Instruction A
Rewrite the herbarium listing in full, changing every "scientific name" to "taxon name" and leaving everything else untouched.

— Start of Page —

A spacecraft reenters the atmosphere. (Image: ISS Expedition 28 Crew, STS-135 Mission, NASA.)

Space is making a big comeback. This past year alone, billionaires have launched themselves into orbit, China sent a spacecraft to Mars and NASA’s Mars helicopter traveled the farthest distance yet around the red planet. Nations routinely send thousands of satellites into space for navigation, scientific inquiry and communication. But a lot of what goes up must eventually come down – and that’s where things can go awry.

When objects return to Earth, they may affect other things.  A small meteorite, for instance, might hit an airplane. And depending on how it approaches the aircraft and where space rock and machine collide, damage can vary by dramatic degrees. Replace the rock with a satellite or other space debris, and it becomes even more important to understand all the probabilities of what could happen. That’s the focus of Humberto “Tito” Silva III’s work.

Silva, an engineer at Sandia National Laboratories in Albuquerque, New Mexico, models the uncertainty of spacecraft reentry. The research helps technicians better understand how to mitigate safety issues as spacecraft return. This year, the American Institute of Aeronautics and Astronautics – the world’s largest aerospace technical society – named Silva Engineer of the Year.

Humberto Silva III. (Photo: Sandia National Laboratories.)

Silva became interested in aerospace while growing up in western Texas. He devoured books about space. In elementary school, he watched the fatal space shuttle Challenger disaster on television. “It really affected me. I didn’t really understand what death or disaster was at that time.” That vivid memory sealed Silva’s interest in engineering for space applications. He completed his master’s and doctoral degrees in aerospace engineering at Arizona State University before joining Sandia.

Since then, Silva has developed a new way to use supercomputers for uncertainty quantification. UQ, a burgeoning field, uses computer programming and simulations to predict the outcome of different scenarios, including – now – spacecraft reentry.

— End of Page —

Instruction B
Continue the article about Humberto Silva's research on spacecraft reentry from its final sentence.

— Start of Extracted entries —

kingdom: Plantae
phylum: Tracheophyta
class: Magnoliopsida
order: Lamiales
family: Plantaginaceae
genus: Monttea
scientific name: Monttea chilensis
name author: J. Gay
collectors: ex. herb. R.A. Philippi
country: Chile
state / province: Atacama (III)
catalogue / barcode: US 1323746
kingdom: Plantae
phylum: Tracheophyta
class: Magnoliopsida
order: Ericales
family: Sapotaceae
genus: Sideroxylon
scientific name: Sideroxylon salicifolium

— End of Extracted entries —

Reply A
kingdom: Plantae
phylum: Tracheophyta
class: Magnoliopsida
order: Lamiales
family: Plantaginaceae
genus: Monttea
taxon name: Monttea chilensis
name author: J. Gay
collectors: ex. herb. R.A. Philippi
country: Chile
state / province: Atacama (III)
catalogue / barcode: US 1323746
kingdom: Plantae
phylum: Tracheophyta
class: Magnoliopsida
order: Ericales
family: Sapotaceae
genus: Sideroxylon
taxon name: Sideroxylon salicifolium

Reply B
To test conditions on spacecraft, researchers traditionally obtained a surrogate for the vehicle in question – for instance, an outline of the machine and the material that comprises its skin – and throw it into all sorts of environments. They could place it in an incubator and raise the temperature to study its performance at different temperatures, for instance, or put it through a wind tunnel to see how it does under various conditions. These experiments are sometimes ad hoc and limited to what engineers can manipulate in each environment, Silva explains. “Not even space billionaires have the time and money to study every single possible scenario. Without being able to design an experiment that encapsulates all the possible scenarios that might be of interest, you’re just working with a black box.” Meanwhile, he adds, that testing surrogate pieces in different environments can be cumbersome and may produce nothing of value.

In 2012, limited hardware and computing resources got Silva thinking about devising a model that uses parametric perturbations, machine learning and other techniques for studying uncertainty. Available experimental parameters and data would be fed into the model, along with any reported uncertainties. The model would then iterate through that probability space. Silva’s goal is to use what he calls his “full-circle analysis methodology” to determine the fewest number of computer simulations needed “to help us design another experiment that gets us more information than before.”

The methodology has been successful in helping Silva solve research questions that were previously deemed intractable. For starters, it narrows down the number of experiments: What would have been 5 million computer simulations could yield 5,000-some experiments. Or, if engineers start with 5,000 possible experiments, the method helps narrow them to 50, he explains. “That’s many orders of magnitude of saved time and money.”

Silva and colleagues have run tens of thousands of simulations over many years on multiple Sandia systems. His team also collaborates with Los Alamos National Laboratory, using his computer models to study reentry vehicles in different thermal settings.

And since the award was announced, earth scientists, theoretical physicists and others have contacted Silva to see how his method can be applied to their research questions – from extreme states in the Arctic and to black holes.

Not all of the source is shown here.